# Deep learning framework example: Clickbate dataset

**Important**: Please see the [MNIST notebook example](https://github.com/plandes/deeplearn/blob/master/notebook/mnist.ipynb) in the [zensols.deeplearn](https://github.com/plandes/deeplearn) API first, as it contains more explaination of how the framework is used.

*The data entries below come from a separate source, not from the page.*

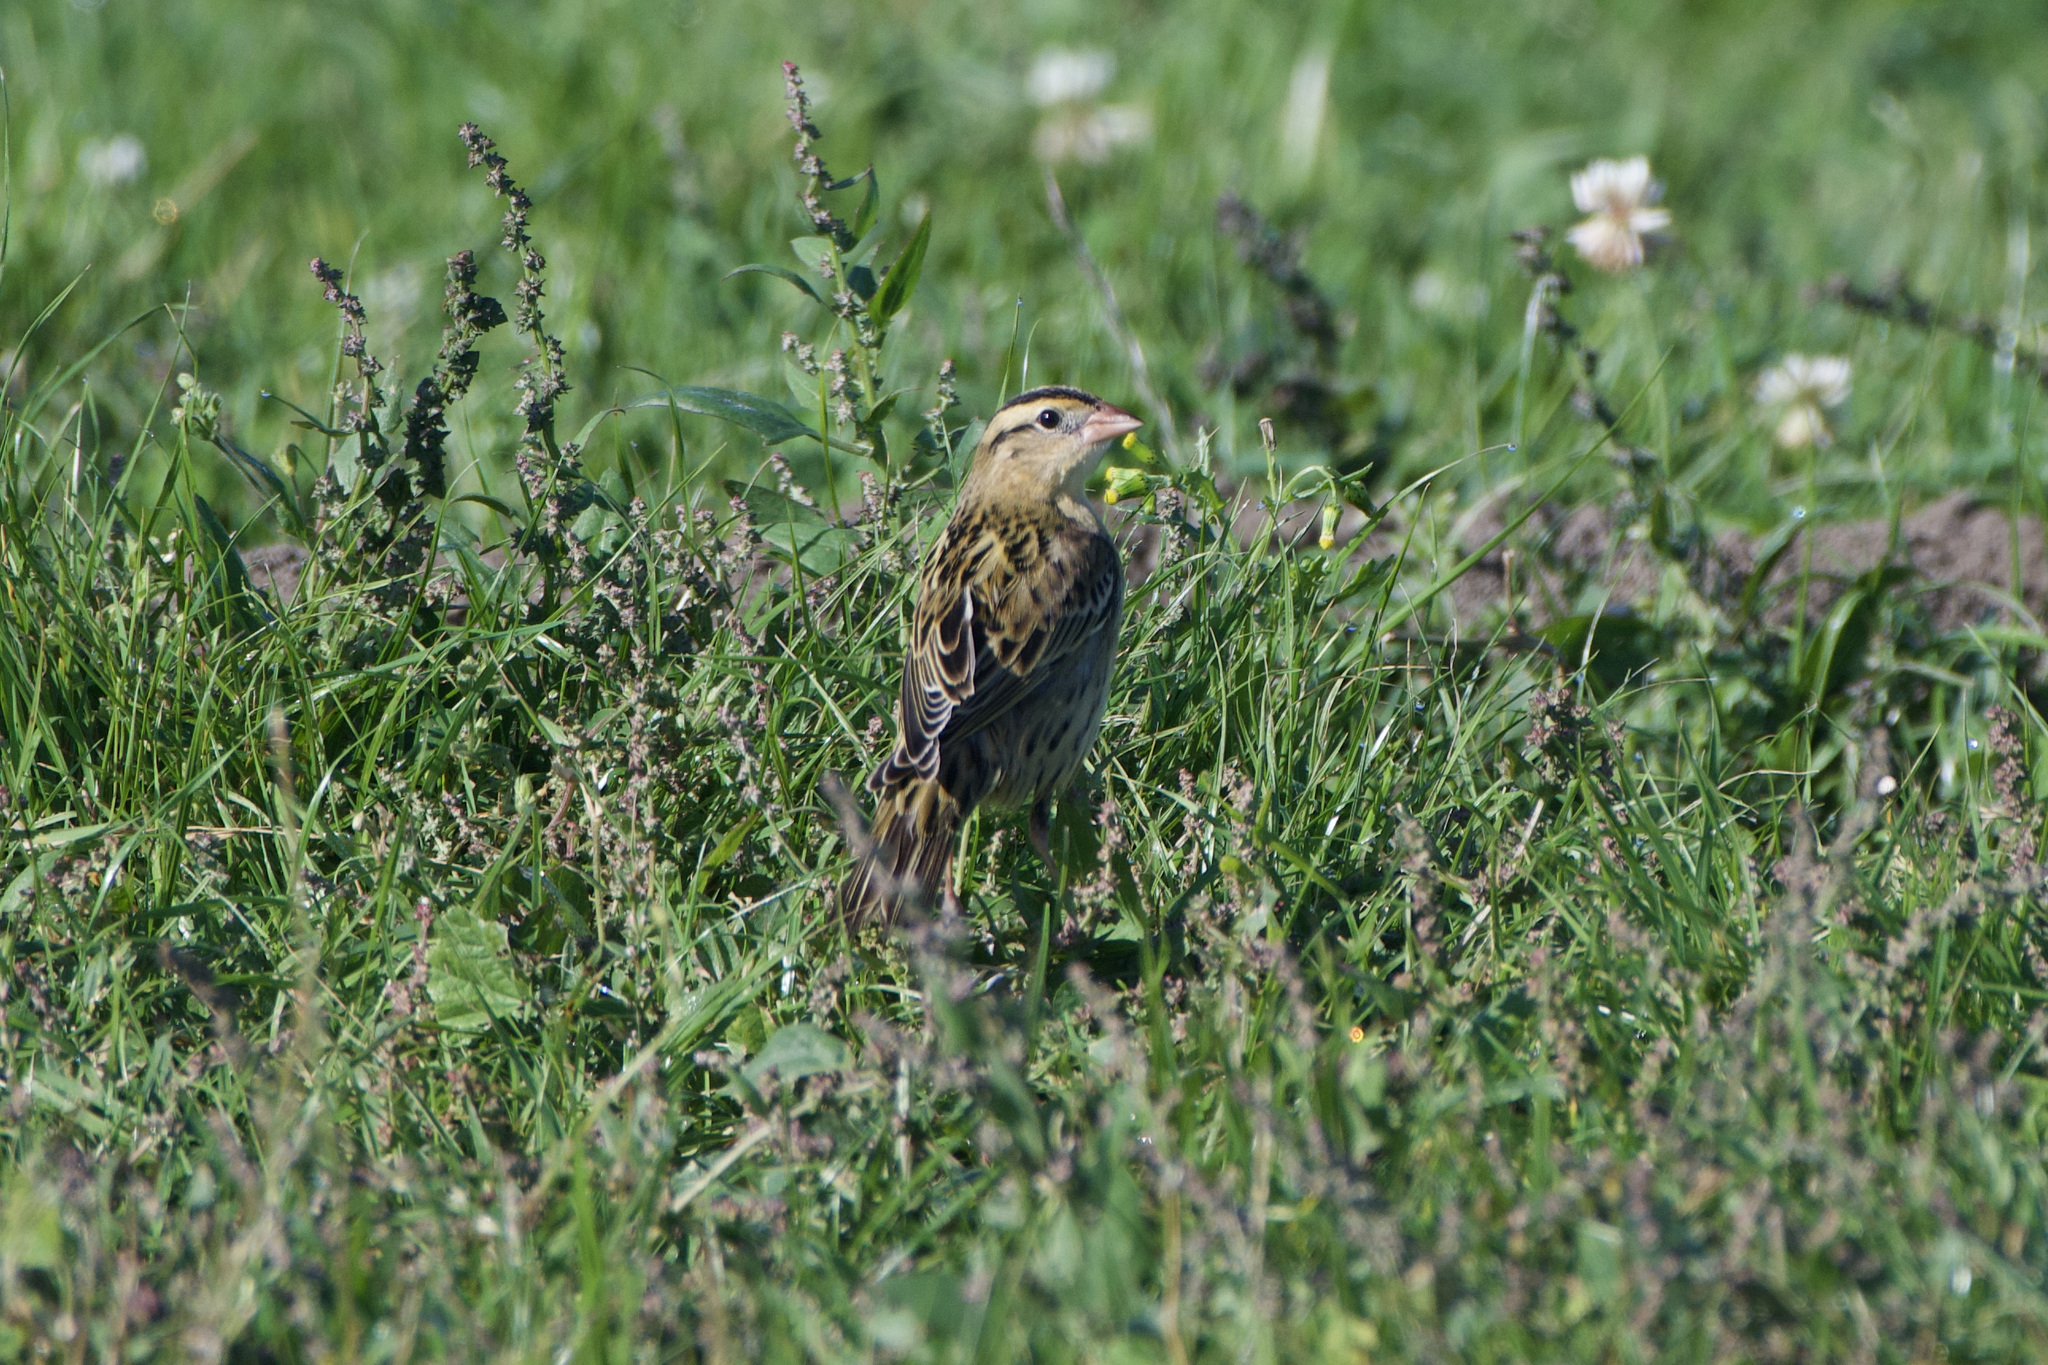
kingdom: Animalia
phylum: Chordata
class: Aves
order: Passeriformes
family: Icteridae
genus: Dolichonyx
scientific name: Dolichonyx oryzivorus
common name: Bobolink
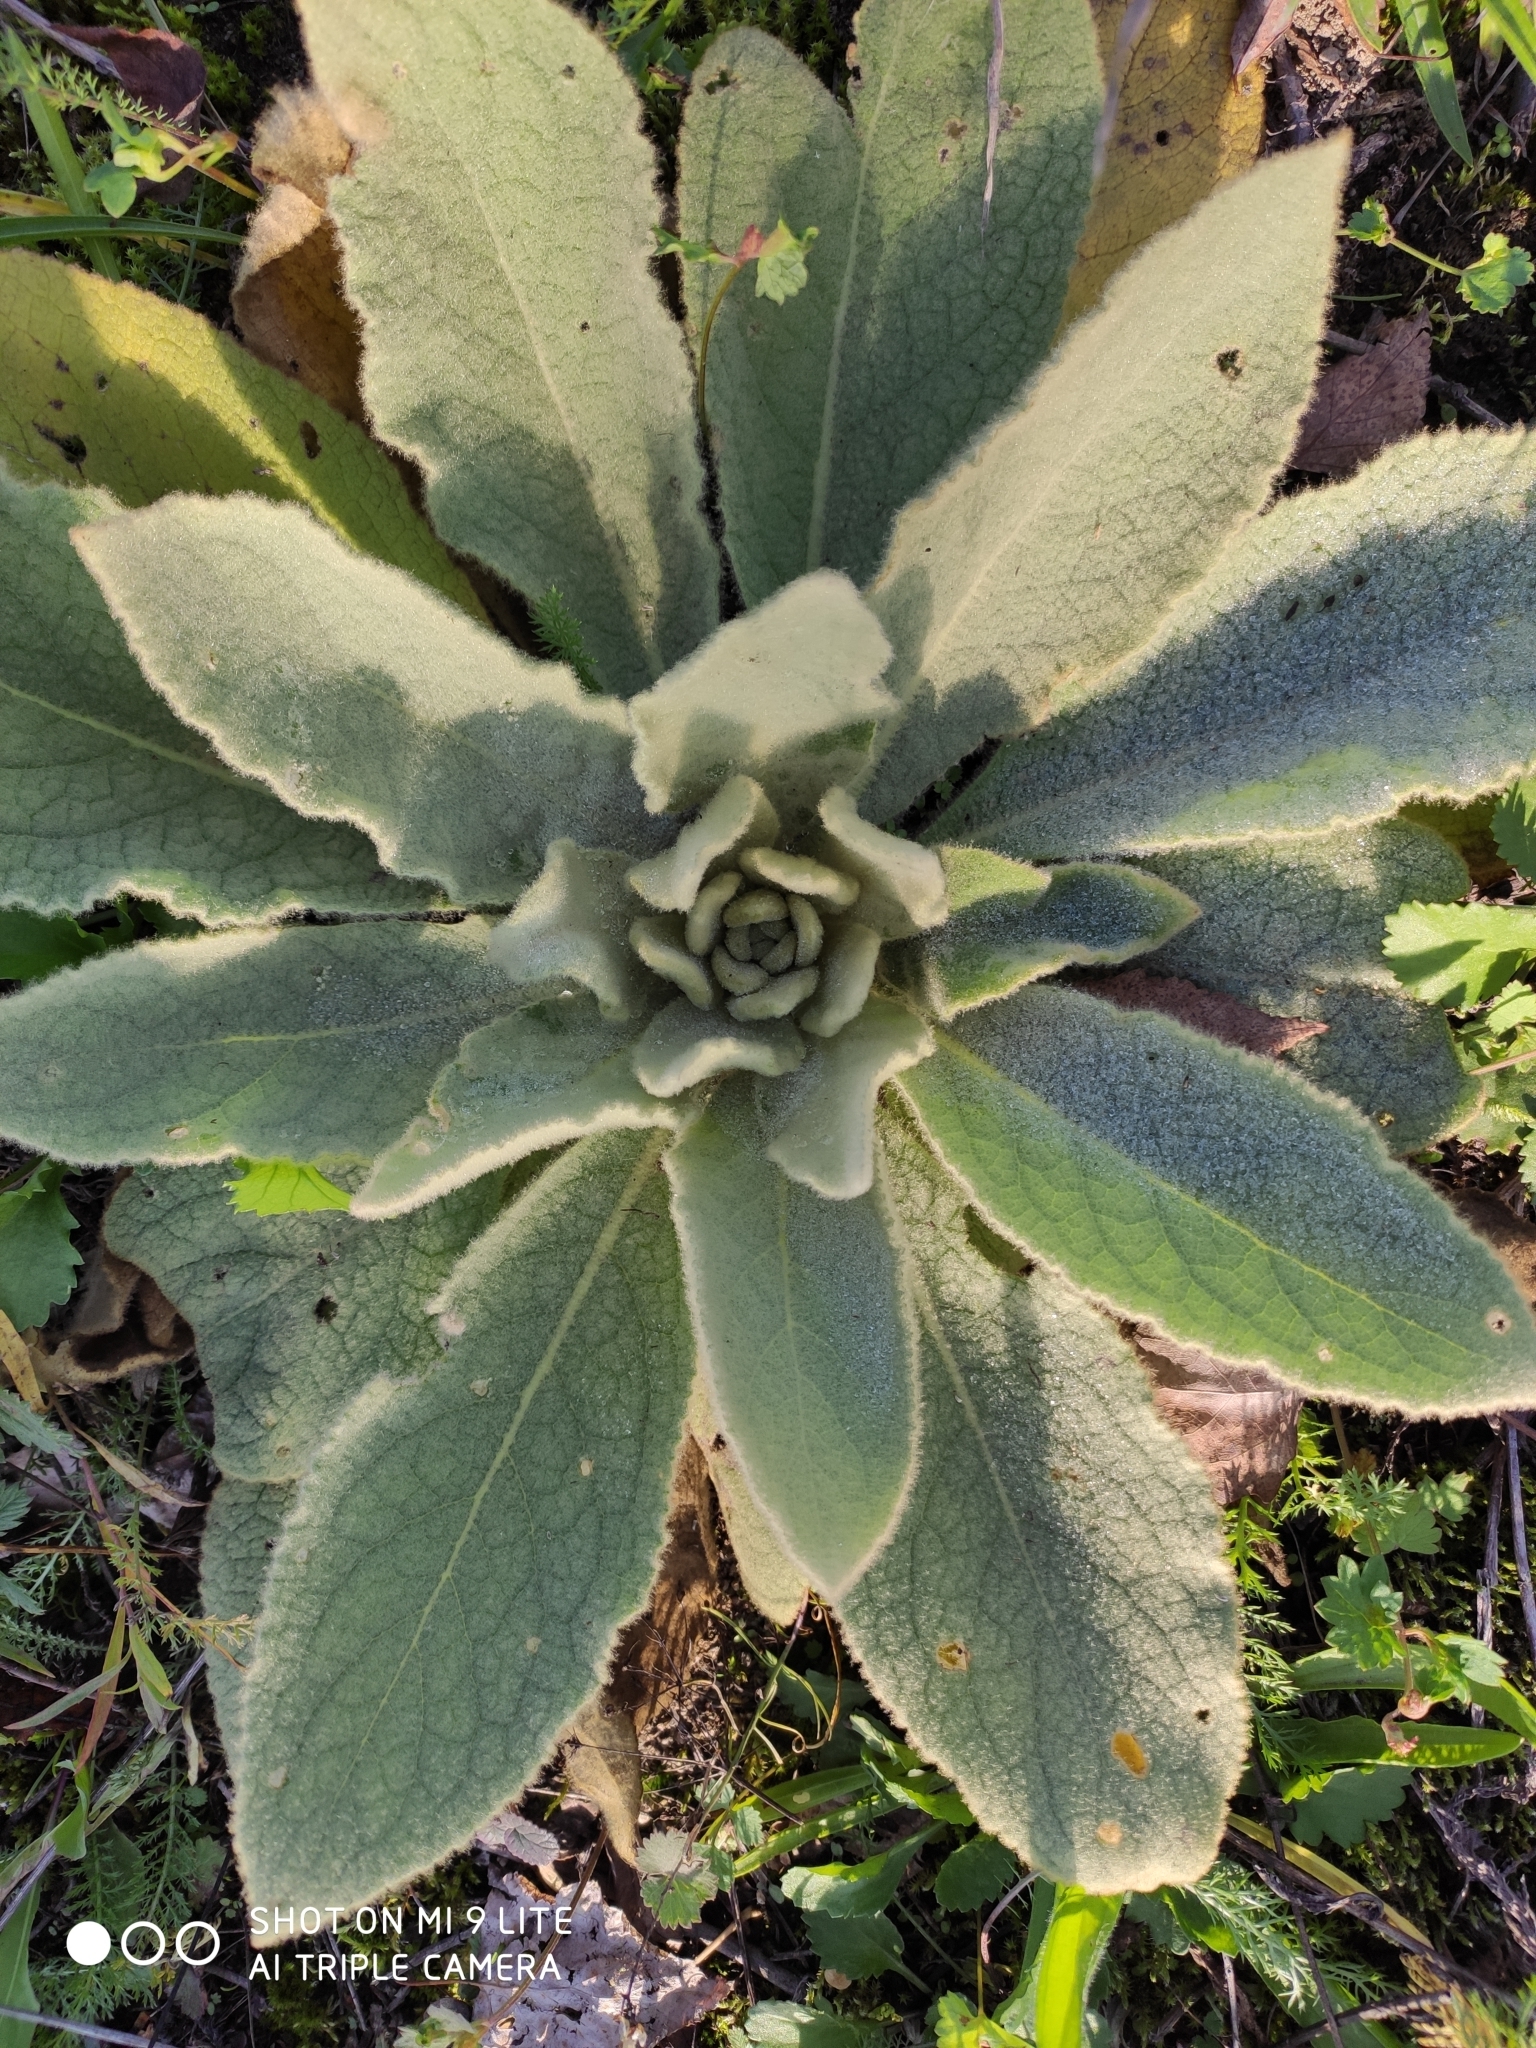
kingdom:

See the [saved notebook](https://htmlpreview.github.io/?https://github.com/plandes/deepnlp/blob/master/example/clickbate/notebook/clickbate.html) to see the output of this example.

In [None]:
# environemnt configuration and set up: add this (deepnlp) library to the Python path and framework entry point
from mngfac import JupyterManagerFactory
fac = JupyterManagerFactory()
mng = fac()

## Print information about 

Use the factory to create the model executor.  The `write` method gives statistics on the data set that is configured on the executor.  Note that the first time this runs, the framework automatically downloads the corpus, vectorizers and creates batches for quick experimentation.

In [None]:
# read the configuration from glove.conf using the same command line process to load the config and models
facade = mng.create_facade('glove_50')
mng.write()

## Baseline model

Clear language attributes for a baseline to get a feel for where they need to be before changing features.  Start with Glove 50 dimensional word embeddings (set in the last cell).

In [None]:
# remove language features for a baseline, then add back later
facade.language_attributes = set()
mng.run()
facade.persist_result()

# Tune parameters

Try a lower learning rate for more epochs to see if it improves performance.  Over estimating the epoch count is hedged by the model only saving on validation loss decreases.

In [None]:
default_lr = facade.learning_rate
default_epochs = facade.epochs
facade.learning_rate = facade.learning_rate - (facade.learning_rate/10)
facade.epochs = 50
mng.run()

## Add language features

Since adjusting the learning rate didn't show a significant positive change, restore the previous learning rate.  Instead, we'll try to add spaCy generated language features by appending them to the embedding layer.  The enumerations are one-hot encoded vectors of POS tags, NER entities and dependenccy parent/child relationship.

In [None]:
facade.learning_rate = default_lr
facade.epochs = default_epochs
facade.language_attributes = {'enums'}
mng.run()
facade.persist_result()

## More linguistic features

Add the syntactic dependency head parent/child relationship as a feature.

In [None]:
facade.language_attributes = {'enums', 'dependencies'}
mng.run()
facade.persist_result()

## Try fasttext news embeddings

Note that we can experiment by setting the embedings directly in the old facade.  However, recreating the facade is usually better to capture the proper set up by starting fresh.  All configuration is reset and reloaded so the language features are added back automatically.  Another advantage to using the `create_facade` method is that all random state is reset for consistency of each new test.

In [None]:
# fasttext embeddings converge faster so lower the epoch count
facade.epochs = 25
facade = mng.create_facade('fasttext_news_300')
mng.run()
facade.persist_result()

## Compare results

Generate a dataframe with the performance metrics of the previous runs.

In [None]:
from zensols.deeplearn.result import ModelResultManager, ModelResultReporter
rm: ModelResultManager = facade.result_manager
reporter = ModelResultReporter(rm, include_validation=False)
reporter.dataframe.drop(columns=['file'])